** Start of Supplied material **
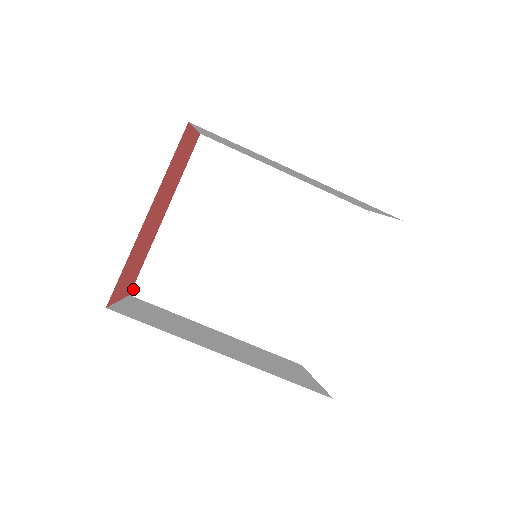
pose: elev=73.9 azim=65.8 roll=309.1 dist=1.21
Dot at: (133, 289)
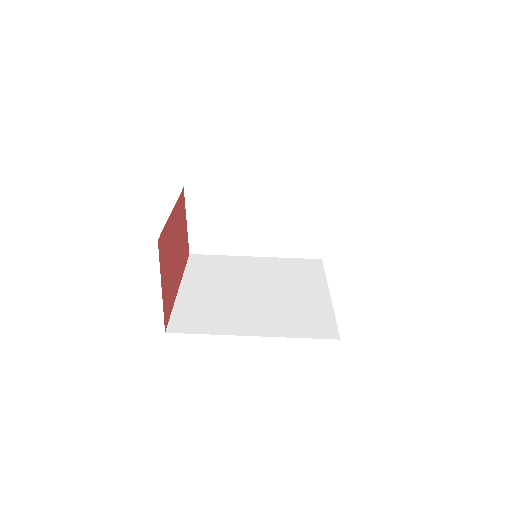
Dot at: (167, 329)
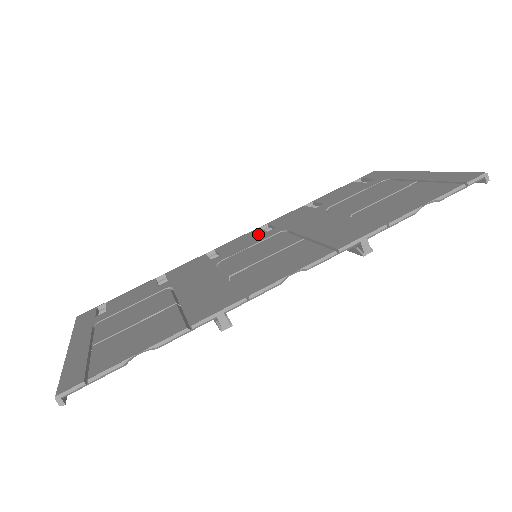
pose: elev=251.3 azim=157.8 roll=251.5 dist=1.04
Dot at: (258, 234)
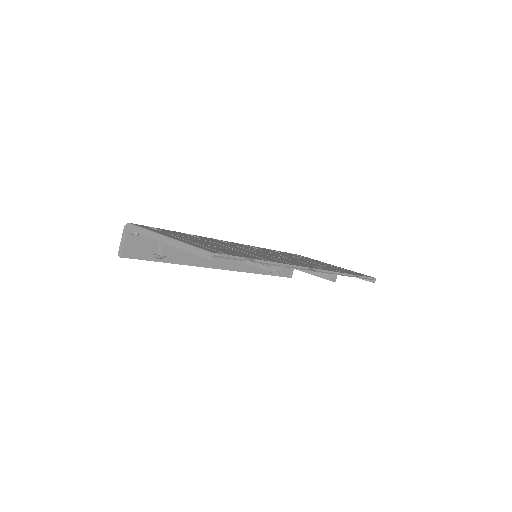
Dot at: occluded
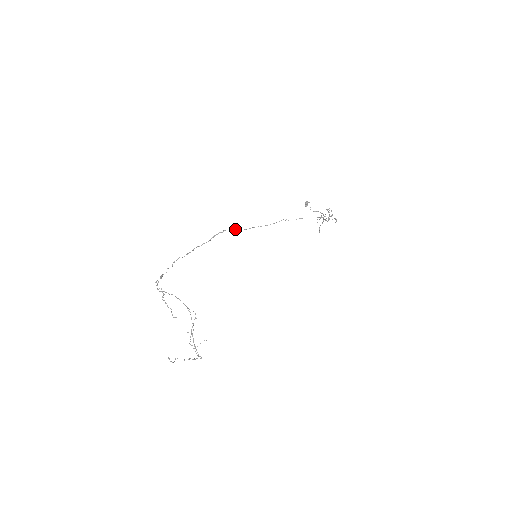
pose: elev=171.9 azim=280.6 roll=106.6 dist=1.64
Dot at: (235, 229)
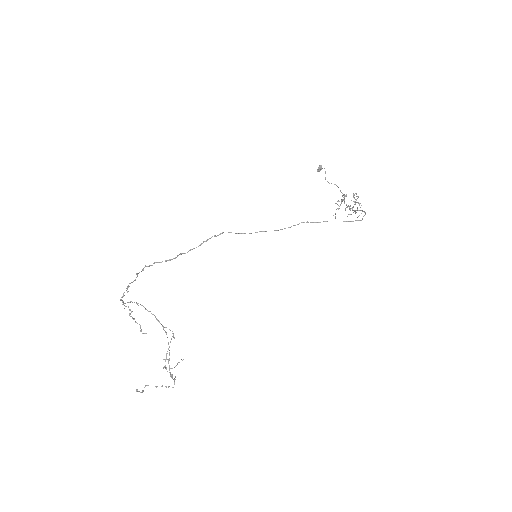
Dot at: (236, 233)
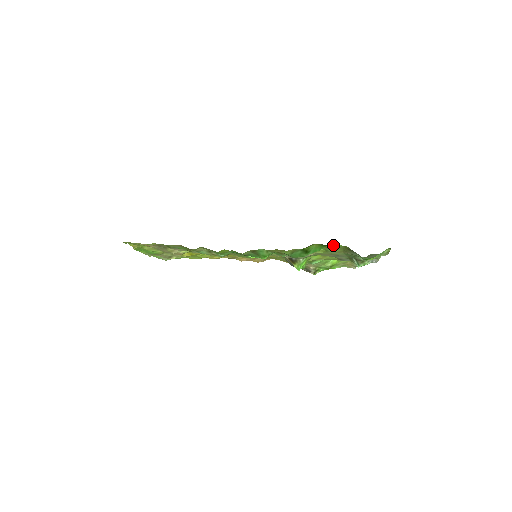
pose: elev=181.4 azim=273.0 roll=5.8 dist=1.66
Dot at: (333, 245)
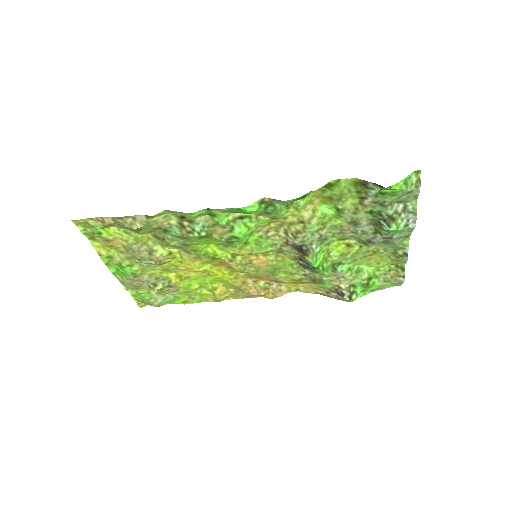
** End of Supplied material **
Exercise task:
Give the lines of the records as a JSON list of strings, one string per line with blank lines omitted, starting at the line that contains "pose: elev=251.3 azim=157.8" and ending with the last line of the records. Leave the pictures out of the list.

Correct output:
[
  "pose: elev=251.3 azim=157.8 roll=251.5 dist=1.04",
  "Dot at: (258, 234)",
  "Dot at: occluded",
  "pose: elev=171.9 azim=280.6 roll=106.6 dist=1.64",
  "Dot at: (235, 229)",
  "Dot at: (236, 233)",
  "pose: elev=181.4 azim=273.0 roll=5.8 dist=1.66",
  "Dot at: (333, 245)"
]